There are 5 parts to a good strategic marketing plan:

  1. Strategy:
  • Reaffirm/revise your target markets. Who are your ideal customers?
  • Reaffirm/revise your marketing position – 2-3 sentences that clearly articulate how your firm differentiates itself from the competition and provides value to customers.
  • Define your messaging – what are the triggers / hot button issues that will attract your target customers’ attention?
  1. Tactics
    • Based on your strategy, what are the tactics that will accomplish your goals?
      1. If your customers are increasingly online, are you using enough digital marketing? Should you decrease the number of events like tradeshows that you attend so that you can shift budget to digital. Are your customers on social media? Have you been producing enough content to get on the radar of new potential customers?

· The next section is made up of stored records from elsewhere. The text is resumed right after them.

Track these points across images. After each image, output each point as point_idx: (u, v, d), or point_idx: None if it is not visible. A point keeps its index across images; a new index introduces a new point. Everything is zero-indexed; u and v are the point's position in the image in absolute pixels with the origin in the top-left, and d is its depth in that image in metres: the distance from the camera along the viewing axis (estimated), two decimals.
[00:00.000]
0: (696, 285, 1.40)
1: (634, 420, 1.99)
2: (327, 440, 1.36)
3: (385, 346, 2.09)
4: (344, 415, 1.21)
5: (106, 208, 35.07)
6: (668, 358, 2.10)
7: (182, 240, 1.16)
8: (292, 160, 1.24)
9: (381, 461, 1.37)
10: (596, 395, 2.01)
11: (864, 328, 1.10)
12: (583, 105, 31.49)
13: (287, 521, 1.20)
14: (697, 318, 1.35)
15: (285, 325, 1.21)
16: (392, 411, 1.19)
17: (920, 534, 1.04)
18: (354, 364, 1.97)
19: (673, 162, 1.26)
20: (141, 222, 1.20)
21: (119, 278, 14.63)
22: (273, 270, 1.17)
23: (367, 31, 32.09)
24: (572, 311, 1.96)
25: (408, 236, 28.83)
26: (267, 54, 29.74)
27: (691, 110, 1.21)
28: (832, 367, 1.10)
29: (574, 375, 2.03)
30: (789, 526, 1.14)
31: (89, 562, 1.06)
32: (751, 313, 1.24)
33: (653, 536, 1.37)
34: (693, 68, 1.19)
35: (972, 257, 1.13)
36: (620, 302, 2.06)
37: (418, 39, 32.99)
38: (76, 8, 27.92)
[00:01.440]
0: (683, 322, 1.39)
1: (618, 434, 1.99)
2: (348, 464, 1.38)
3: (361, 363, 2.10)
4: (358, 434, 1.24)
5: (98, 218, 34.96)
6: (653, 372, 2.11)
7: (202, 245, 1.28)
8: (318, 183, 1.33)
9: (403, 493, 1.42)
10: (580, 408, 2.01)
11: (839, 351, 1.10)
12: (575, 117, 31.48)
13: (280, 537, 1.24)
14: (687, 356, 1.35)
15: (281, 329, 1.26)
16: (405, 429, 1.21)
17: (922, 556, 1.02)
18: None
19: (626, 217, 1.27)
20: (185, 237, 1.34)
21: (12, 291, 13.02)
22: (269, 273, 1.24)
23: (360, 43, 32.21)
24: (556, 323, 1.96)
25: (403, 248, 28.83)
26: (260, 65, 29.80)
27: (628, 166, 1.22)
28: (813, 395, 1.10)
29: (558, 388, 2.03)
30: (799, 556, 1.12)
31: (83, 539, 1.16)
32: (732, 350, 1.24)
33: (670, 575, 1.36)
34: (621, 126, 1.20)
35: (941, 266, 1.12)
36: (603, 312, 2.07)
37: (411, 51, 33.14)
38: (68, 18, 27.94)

      2. We often advise small and mid-sized companies to choose 3-5 marketing tactics that will yield the greatest results and stick with those. It helps stay on track and ensure their marketing dollars are being put to best use. If you have experience managing more tactics, that’s fine. But don’t underestimate the complexity of multiple marketing iniatives.
  1. Calendar
    • Develop the timeline on which the tactics will be implemented. Don’t do everything at once – marketing activities should take place over the course of the year. Be realistic with your resource allocation.
  2. Budget
  • Inevitably, you’ll want to do more marketing than you have dollars available. Defining the budget requires evaluating your growth goals and your cash available. For every dollar you spend in marketing you should be generating more than a dollar in profit. Do you know how to calculate marketing ROI?
  1. Scorecard
  • Define how you will measure success. Set both ‘Activity’ goals (eg how many press releases will you produce) as well as ‘Results’ goals (eg how many leads you will generate from your next Adwords campaign).

Keep your process simple and focused, and you’ll have a clear and structured strategic marketing plan that will guide your team and efforts for the coming year. Good luck and good marketing!